Servo servo;             // Define servo

//-------------------------- Setup ----------------------------
void setup() { 
    servo.attach(9);     // Set servo to digital pin 9
} 
//----------------------- Main Loop ------------------------

void loop() {            // Loop through motion tests
  forward();            
  stopRobot();
  reverseslow();
  stopRobot();
  forwardslow();
  stopRobot();
  reverse();
  stopRobot();
}
//------------------------ Sub Voids ------------------------


     // Motion routines for forward, reverse, slow, and stop
void forward() {
   servo.write(0);delay(6000);   }

void reverse() {
  servo.write(180);delay(6000);    }

void stopRobot() { 
   servo.write(90);delay(5000);    }
   
void forwardslow() {
   servo.write(88);delay(6000);   }
   
void reverseslow() {
   servo.write(92);delay(6000);   }

@PaulS....yeah i did that with 1000 being forward and 2000 being reverse and 1500 being stop......if you have servo's with an adjustable pot you can set the stop with what ever number yo use....thanks for the info code

It also depends on ho the Constant Rotation servos are wired.. Even though I saw a plan for converting standard servos to C-R type, using 2x 2.2K resistors wired in series, across the old POT pins, with the center bridge to the wiper solder point, I never liked the idea of sloppy tolerance on the resistors. (and, isn't 2.2K a bit low? I thought the POTs were closer to 10K end to end?)

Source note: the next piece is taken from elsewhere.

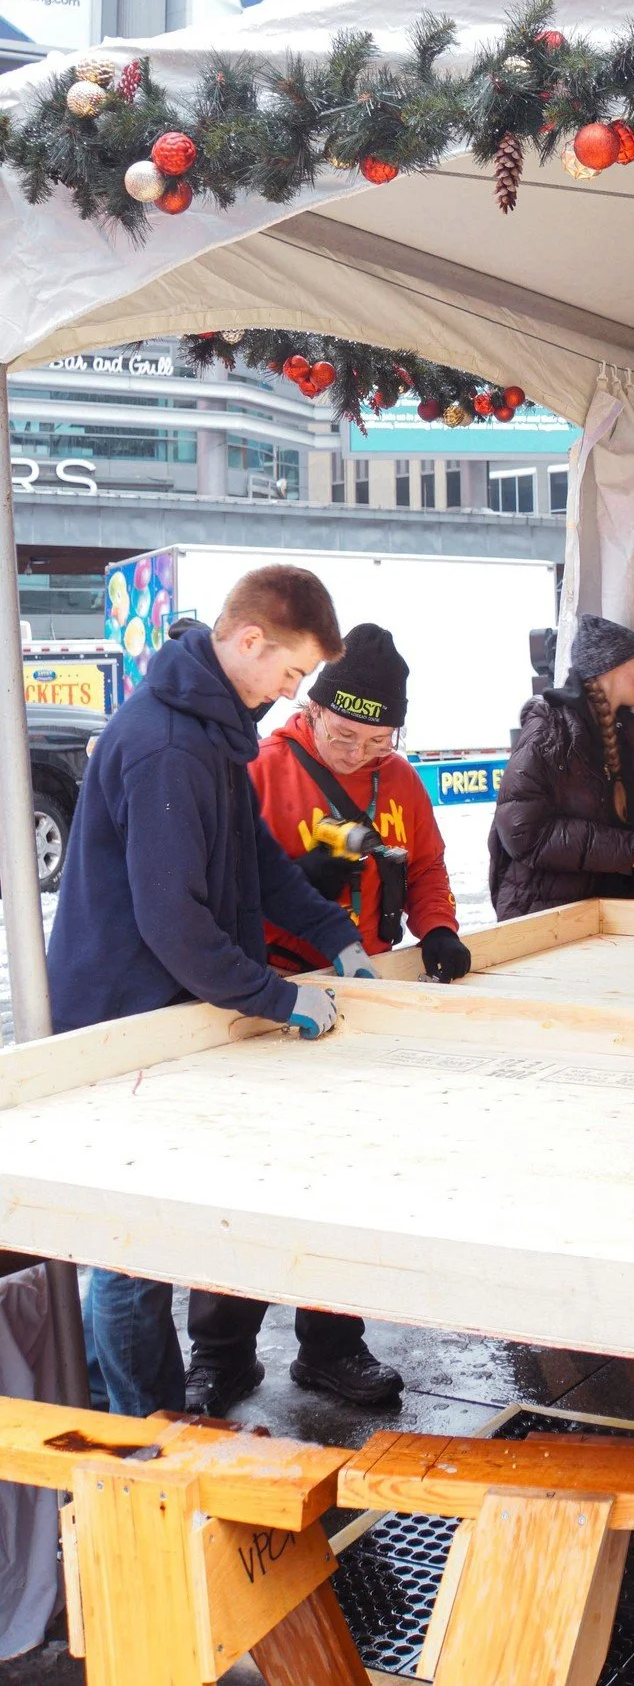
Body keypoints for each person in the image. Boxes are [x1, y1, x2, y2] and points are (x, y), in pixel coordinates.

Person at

I've done this with modified HiTec & Futaba servos, grinding down the stop tab, and replacing the POT with a mini PC mount 10K, accessible through a side hole... Even replaced the two C-R servos on an old BOE-Bot that the motors had begun screaming.

The servo code works with the VEX Motor modules (essentially Futababa servos with the post ground down, and a square key in the center, but with a custom chip for the driver).

Unlike the VEX controller code to motors, there is no constant pulse going to the signal pins, just for the brief moment you digitalwrite to the pin, or servowrite to the pin.. Once you finish that instruction, the servo would stop anyways, because you are no-longer sending the pulses to it. just a dead GND signal. Same goes with the Basic Stamp, once you write the pulsout, there is no constant signal.. the delay, just gives the code time to stop, while the servo performs the movement, then waits for the next pulse. (with the VEX, if you wrote out to the motors, the 2nd PIC inside would maintain the pulses, until you told it to stop, which lead to a lot of run-away problems if the code crashed.)

gelfling6: Unlike the VEX controller code to motors, there is no constant pulse going to the signal pins, just for the brief moment you digitalwrite to the pin, or servowrite to the pin.. Once you finish that instruction, the servo would stop anyways, because you are no-longer sending the pulses to it. just a dead GND signal. Same goes with the Basic Stamp, once you write the pulsout, there is no constant signal.. the delay, just gives the code time to stop, while the servo performs the movement, then waits for the next pulse. (with the VEX, if you wrote out to the motors, the 2nd PIC inside would maintain the pulses, until you told it to stop, which lead to a lot of run-away problems if the code crashed.)

The Arduino Servo library is constantly sending pulses to the servos (every 20ms) without requiring any attention from the sketch. You only need to write a new values when you want to change the angle, or as in this application, speed.